Voglia di cinema! I consigli di Massimo Arciresi 

 

Unsane (id., USA, 2018) di Steven Soderbergh con Clara Foy, Joshua Leonard, Jay Pharoah, Juno Temple
Dopo la riuscita “premessa” de La truffa dei Logan, possiamo affermare che Soderbergh è tornato sul serio. Questo lungometraggio girato interamente con lo smartphone poteva risolversi in uno sterile esercizio di stile; invece, al netto di un passaggio eccessivamente semplificato (come mai il persecutore lavora già nella clinica?), si rivela un buon film. Dopo aver cambiato lavoro e città per sfuggire alle morbose attenzioni di uno stalker, Sawyer (Foy) è vittima di un ricovero coatto (per il quale ha ingenuamente firmato l’autorizzazione). In un crescendo di tensione – tra terapie imposte, esplosioni di rabbia e loschi retroscena – la nostra si trova in trappola, e (come spesso accade in queste situazioni) quasi nessuno le crede, all’inizio nemmeno lo spettatore. La madre è una rediviva Amy Irving. 

 

Oppure… 

Stronger – Io sono più forte (Stronger, USA, 2017) di David Gordon Green con Jake Gyllenhaal, Tatiana Maslany, Miranda Richardson, Clancy Brown
Retorico lo è di certo, questo biopic dell’incostante Green su Jeff Bauman (qui un partecipe Gyllenhaal), giovanotto privato delle gambe dall’attentato terroristico che insanguinò la maratona di Boston nel 2013, diventato suo malgrado simbolo di una città che non si arrende.

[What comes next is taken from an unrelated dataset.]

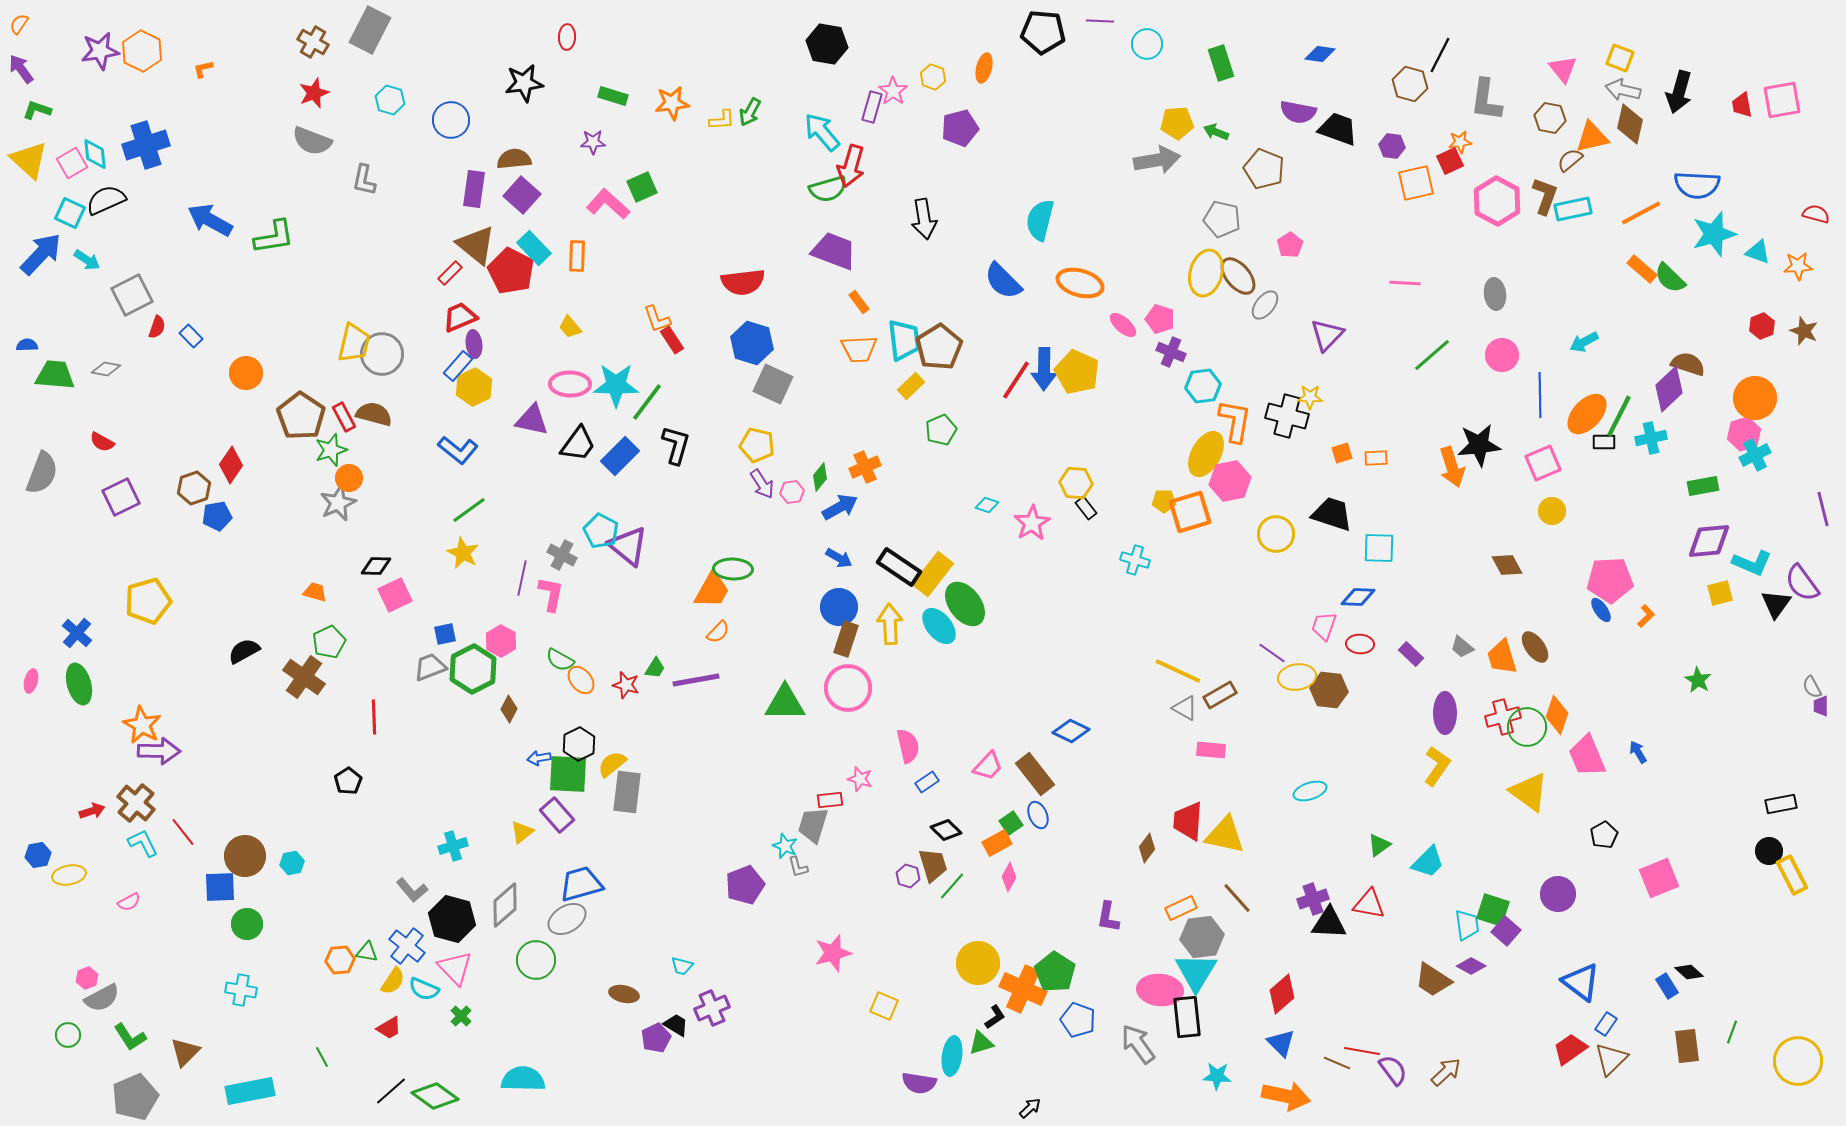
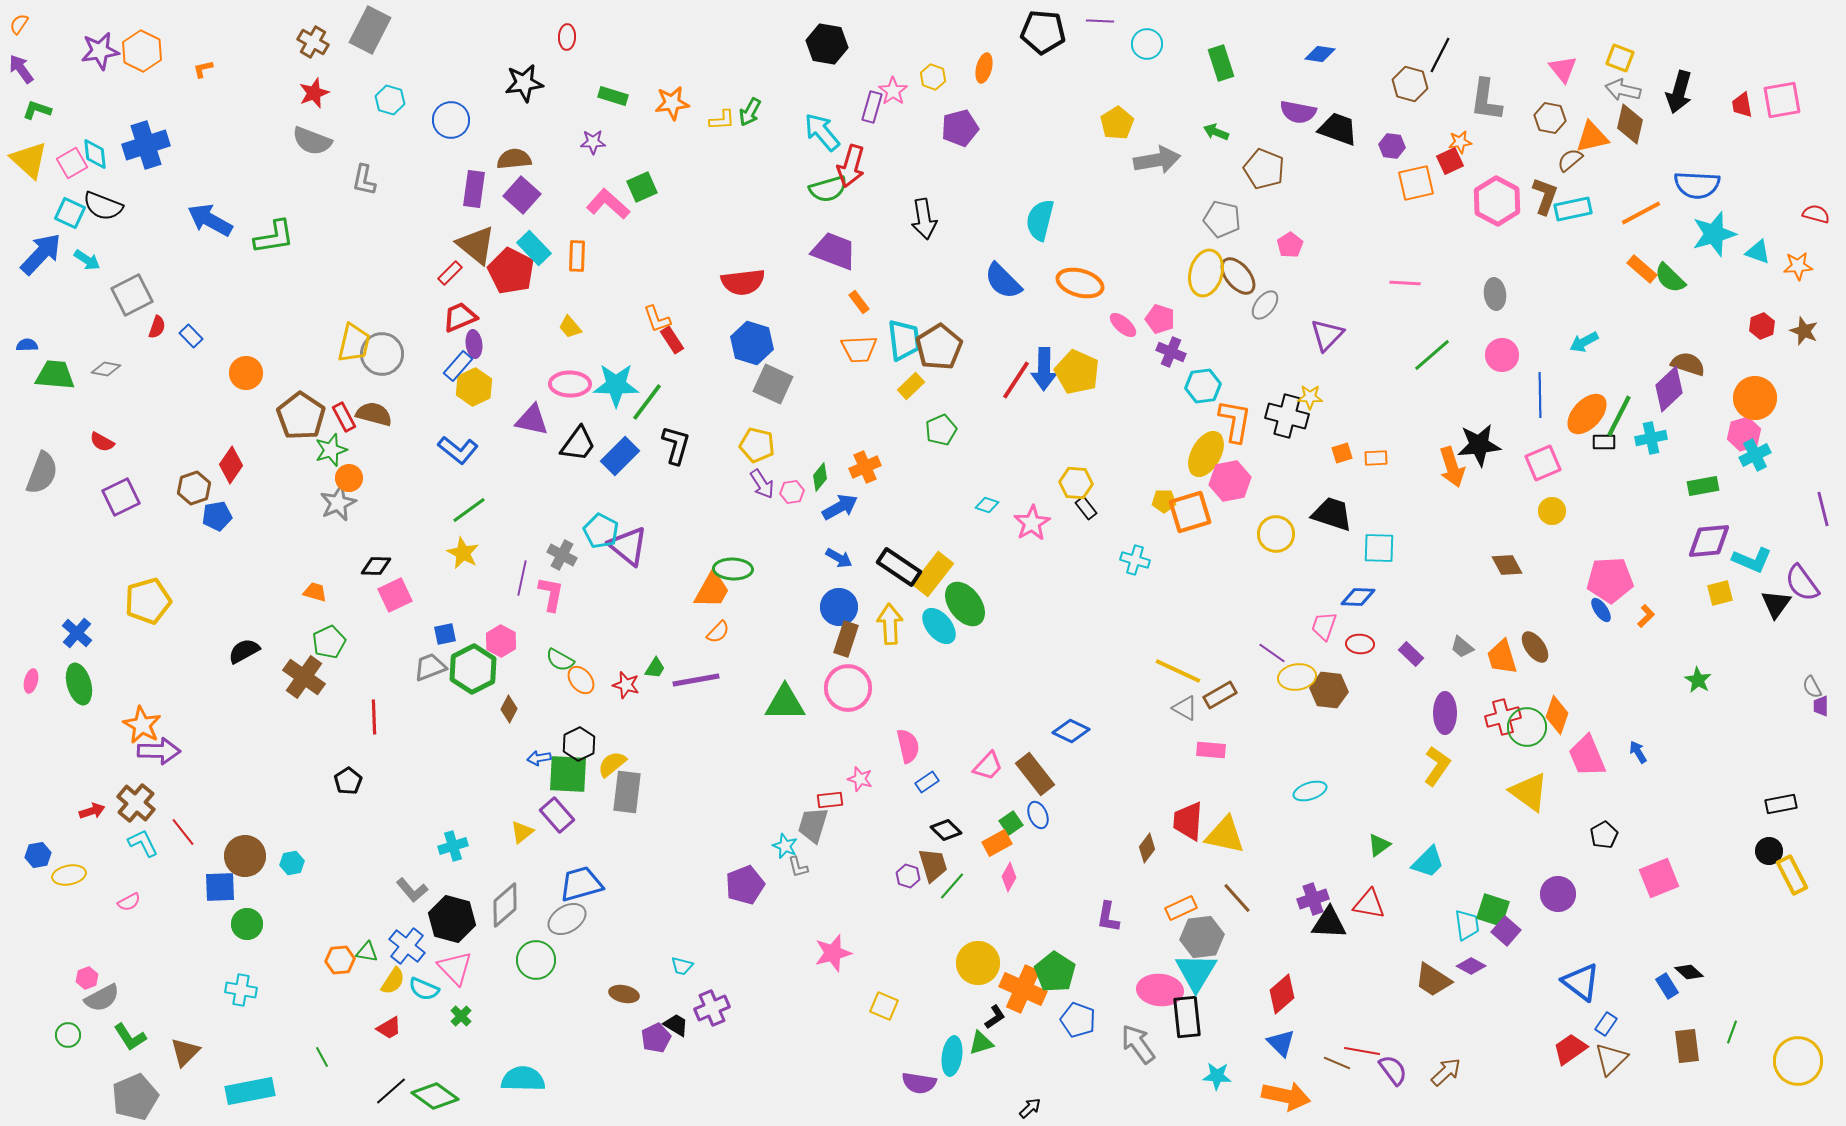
yellow pentagon at (1177, 123): moved 60 px left; rotated 28 degrees counterclockwise
black semicircle at (106, 200): moved 3 px left, 6 px down; rotated 135 degrees counterclockwise
cyan L-shape at (1752, 563): moved 3 px up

Ma il regista insegue pure un certo verismo nella messinscena (tra scelte estetiche ricercatamente in sottrazione e dialoghi familiari che si sovrappongono) e s’interessa al duro percorso di accettazione del protagonista (culminante nell’incontro con il suo salvatore) e della sua paziente fidanzata (interpretata da Maslany).

 

 

Voglia di cinema! La frase della settimana

«…Perché sa, non è solo questione di design, ma di come ti senti quando ci entri.» Dhanush, proveniente dalla povertà di Mumbai, simula un ritorno a casa fra le stanze allestite per la vendita in un grosso centro commerciale parigino per far colpo sulla graziosa Erin Moriarty nella troppo fiabesca e quindi piuttosto sproporzionata coproduzione L’incredibile viaggio del fachiro (The Extraordinary Journey of the Fakir, Francia/USA/India/Belgio/Singapore, 2018) di Ken Scott.